### ФРАГМЕНТ ДОКУМЕНТА
++++

При закрытіи собранія нотаблей, въ седьмое засѣданіе, хранитель печатей Ламуаньйонъ особенно выставлялъ на видъ то что созывъ нотаблей былъ дѣломъ совершенно свободной правительственной иниціативы и не вызывался никакими особыми обстоятельствами. Ламуаньйонъ указывалъ что пред­шественники Лудовика XѴI неоднократно „собирали вкругъ трона представителей или отборныхъ людей страны (repré­sentants ou l’élite de leur empire) чтобы совѣщаться о законахъ, принимать мѣры противъ злоупотребленій, успокоивать волне­нія, предотвращать бури“. Но слишкомъ часто, прибавляетъ онъ, оказывалось, къ сожалѣнію, что національныя совѣщанія теряли время въ пустыхъ спорахъ и химерическихъ планахъ. „Государственныя корпораціи почти всегда соединялись лишь затѣмъ чтобъ еще болѣе разъединиться“. Печальный опытъ, казалось, осудилъ эта бурныя собранія и отъ нихъ отвыкли въ теченіе полутора столѣтія какъ королевская власть не­зыблемо утвердилась. „Но король въ мудрости своей обра­тилъ вниманіе на перемѣны внесенныя распространеніемъ образованія, развитіемъ общественныхъ отношеній и при­вычкой къ повиновенію (!). Все было спокойно внутри и внѣ его государства, когда его величество, въ тишинѣ своихъ совѣтовъ, поражаясь массой злоупотребленій требующихъ бы­стрыхъ и сильныхъ средствъ, возымѣлъ мысль спросить от­борнѣйшихъ членовъ разныхъ сословій государства, повѣ­ривъ имъ горестную тайну своего сердца и предъявивъ имъ таблицу его финансовъ“.

++++

### МАТЕРИАЛ
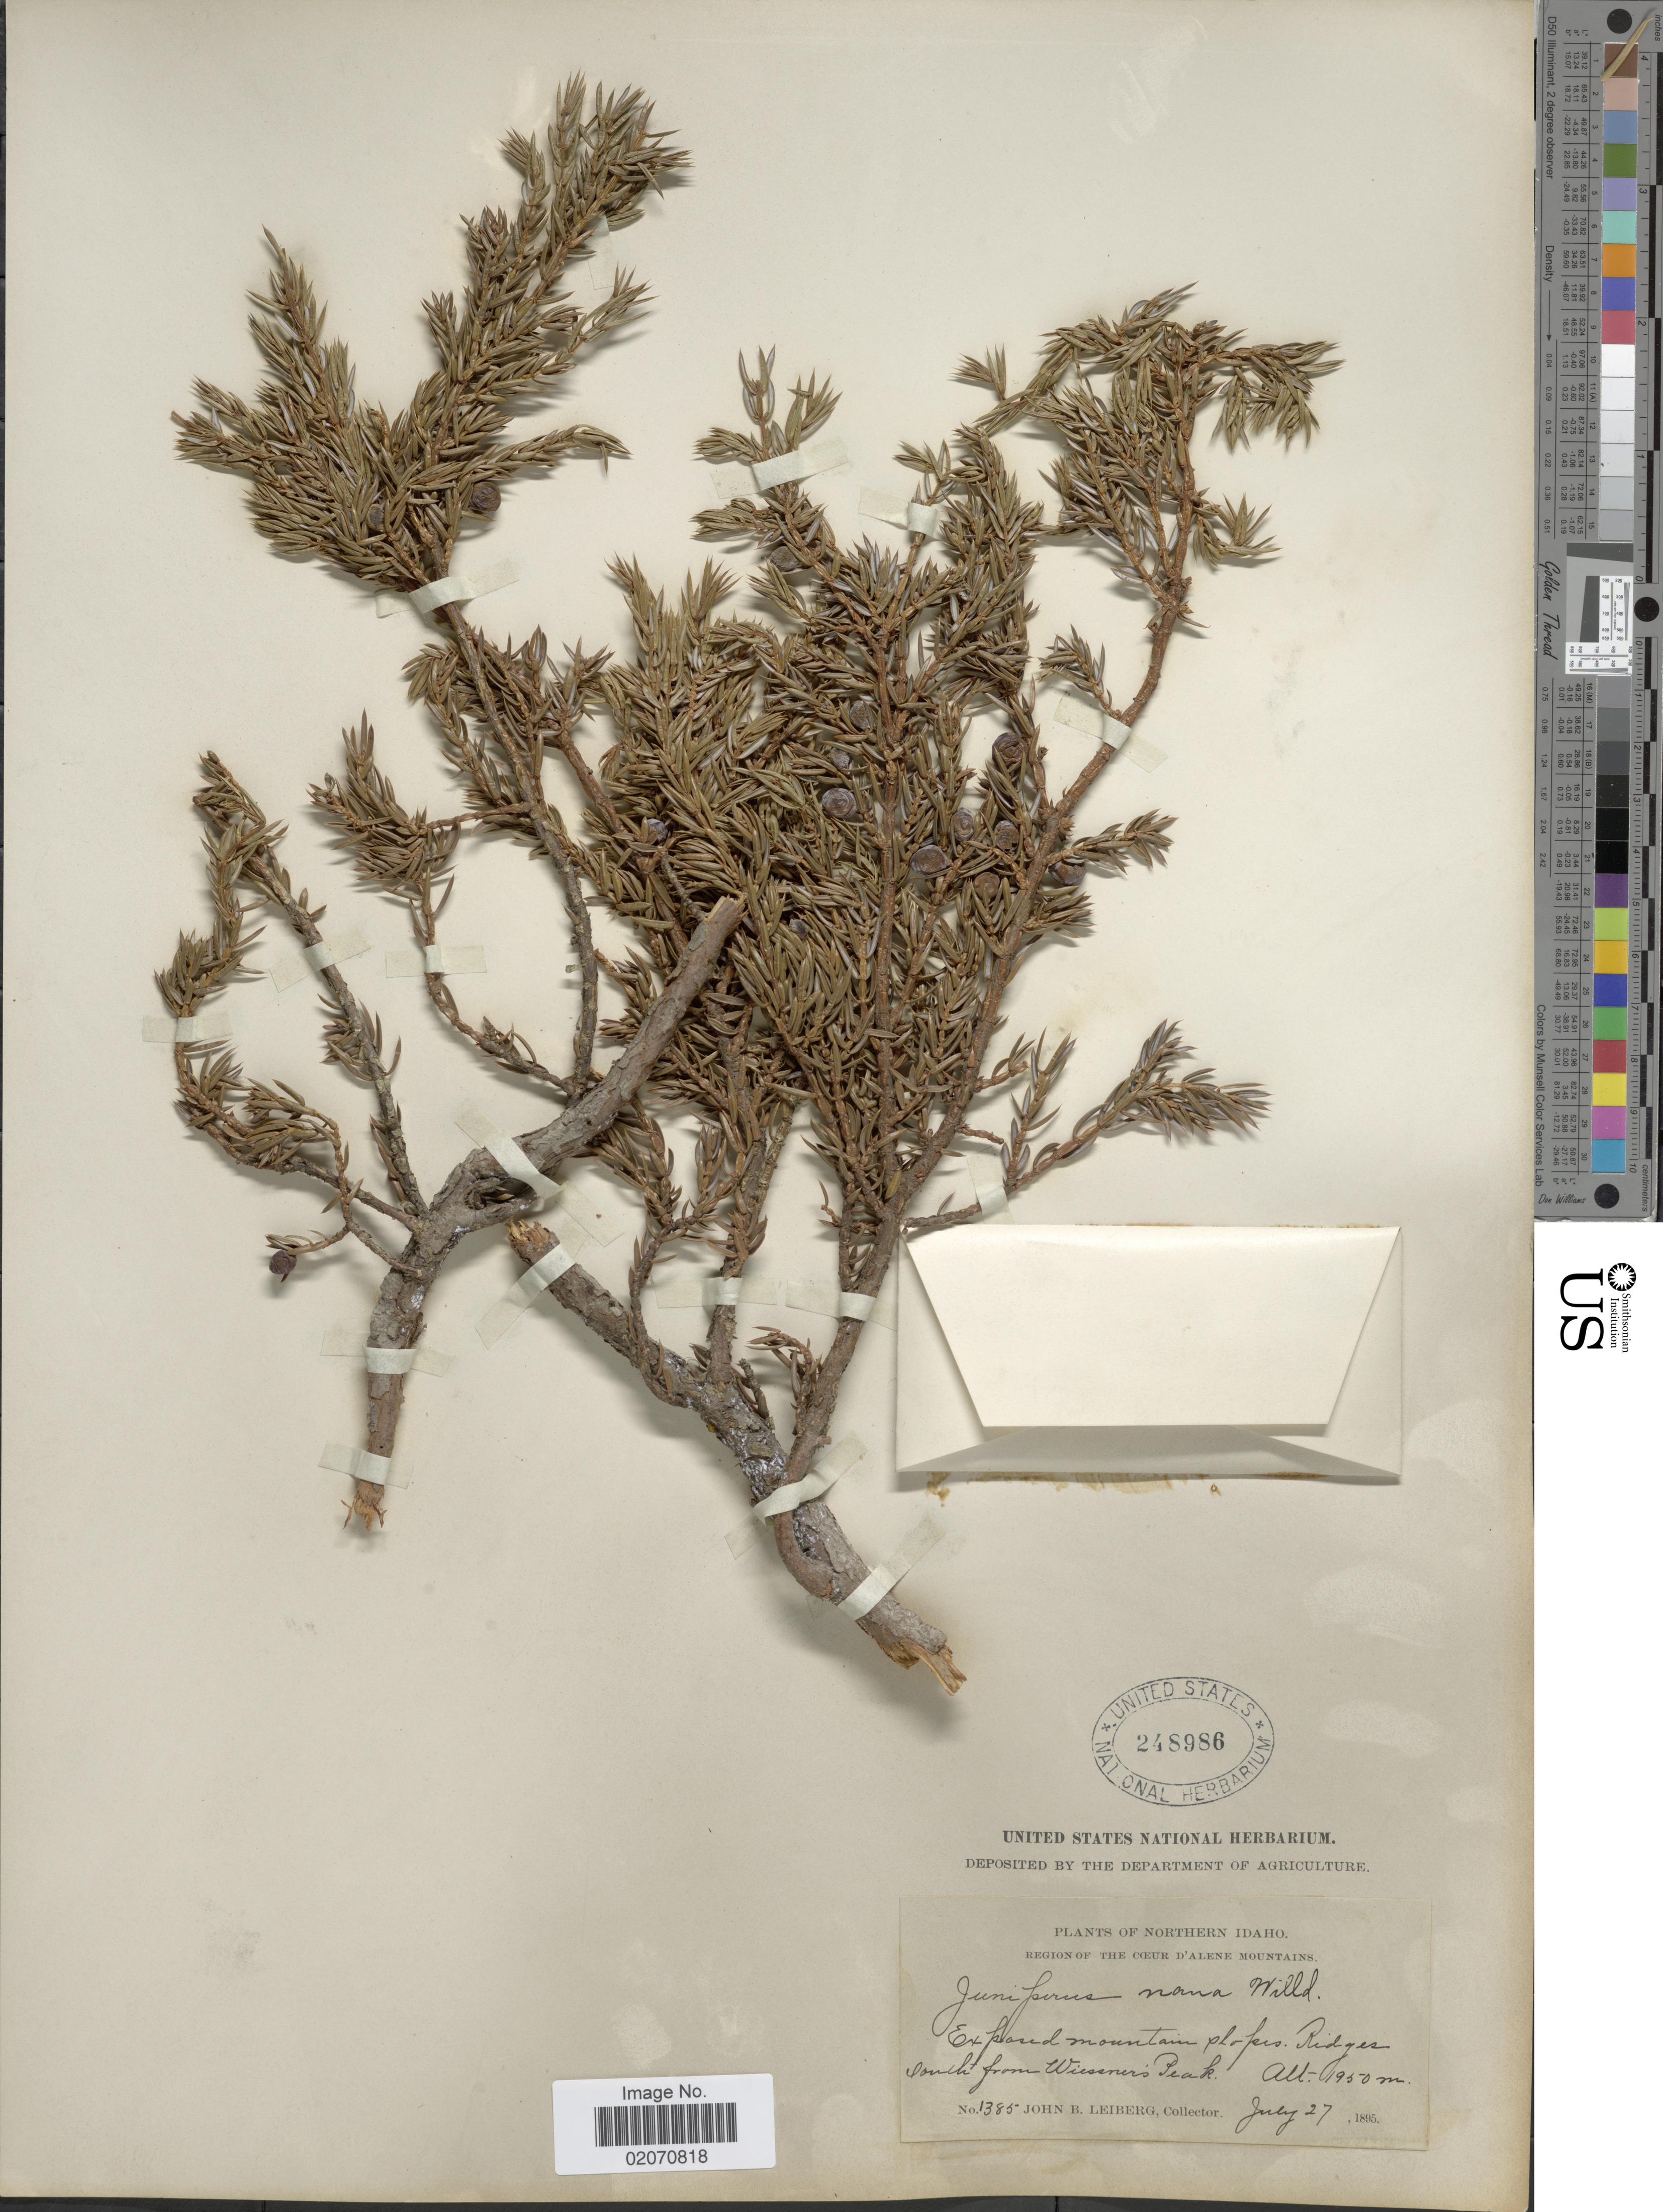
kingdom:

++++

### ЗАДАНИЕ
Ответьте по фрагменту документа на три вопроса.
(a) В каком по счету заседании закрывалось собрание нотаблей?
(b) В течение какого срока, по словам хранителя печатей, от бурных собраний отвыкли?
(c) Что, согласно последней фразе фрагмента, король решил предъявить отборнейшим членам сословий?

### ПОЛНЫЙ ОТВЕТ
(a) В седьмом заседании.
(b) В течение полутора столетий.
(c) Таблицу своих финансов.